Figure 4 | Scientific Reports

Figure 4

From: Multidirectional digital scanned light-sheet microscopy enables uniform fluorescence excitation and contrast-enhanced imaging

Figure 4

mDSLM enhances imaging contrast in comparison to mSPIM. (a) An image generated by mSPIM (NAx = 0.06, NAy = 0.18) in a non-fluorescent gel containing fluorescent glass spheres (diameter = 7 μm). A 1% volume concentration of sub-micron lipid droplets was mixed into the gel to simulate a small amount of tissue scattering. mSPIM uses widefield camera detection and is therefore unable to reject the out-of-focus scattering background. This is visible in the overlaid line profile at y = 350 μm, which shows an increasing scattering-induced background as a function of z. The corresponding mDSLM (NAx = 0.06, NAy = 0.18) image is shown in (b). By using a laterally scanned elliptical Gaussian pencil beam to generate a 2D light sheet, mDSLM is compatible with confocal line detection, which rejects much of the scattering background.
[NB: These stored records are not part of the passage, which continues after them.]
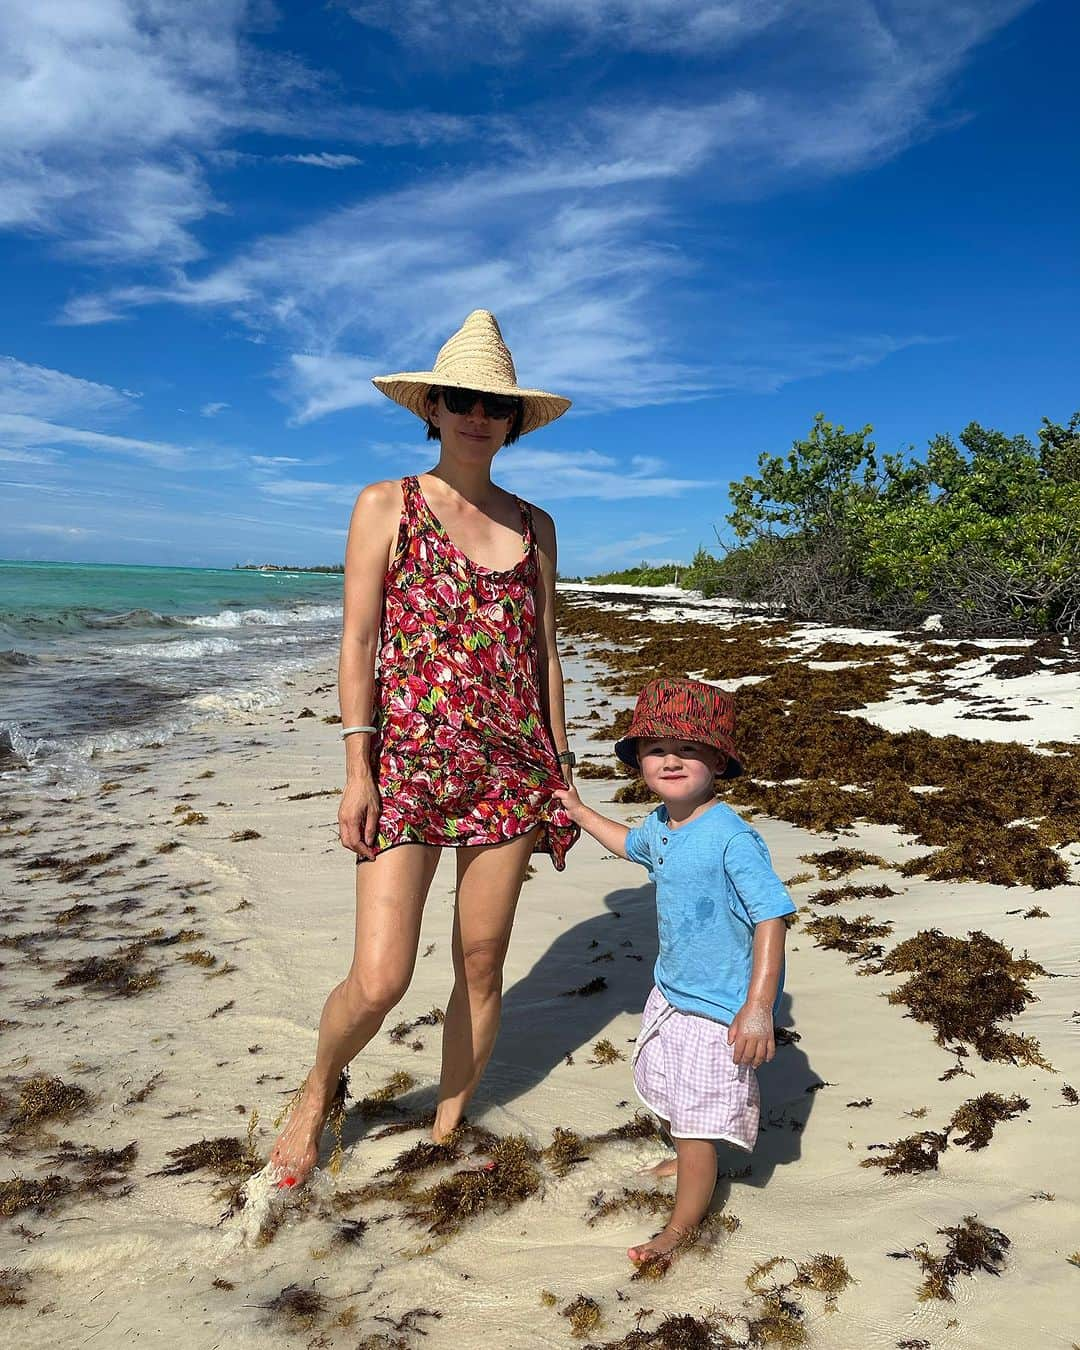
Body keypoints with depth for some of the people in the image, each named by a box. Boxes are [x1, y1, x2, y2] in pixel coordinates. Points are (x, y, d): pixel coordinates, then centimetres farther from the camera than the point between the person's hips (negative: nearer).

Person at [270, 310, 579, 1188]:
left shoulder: (534, 526, 11)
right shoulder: (386, 506, 2)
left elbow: (546, 653, 13)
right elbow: (358, 642, -2)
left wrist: (560, 766, 11)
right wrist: (358, 768, -8)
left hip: (510, 770, 4)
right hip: (408, 763, -3)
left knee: (482, 967, 9)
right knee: (379, 982, -7)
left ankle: (447, 1126, 33)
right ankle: (319, 1089, 27)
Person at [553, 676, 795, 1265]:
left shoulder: (732, 837, -28)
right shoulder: (659, 825, -2)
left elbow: (771, 917, -29)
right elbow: (631, 844, 22)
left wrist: (758, 1008, -30)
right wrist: (578, 810, 27)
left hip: (720, 1007, -9)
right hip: (671, 991, 9)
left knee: (696, 1118, 2)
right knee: (667, 1087, 29)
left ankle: (683, 1224, 25)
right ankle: (689, 1160, 58)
An image of a stationary Gaussian pencil beam (at y = 0 μm) is shown in (c), in which the size of the confocal slit is displayed. An example of out-of-focus background light due to tissue scattering is highlighted by the inset arrow. Image contrast as a function of z is plotted in (d), at 20 μm intervals, for both mSPIM and mDSLM. At z = 1200 μm, the contrast for mSPIM is reduced to ~30%, whereas for mDSLM the contrast remains >90%.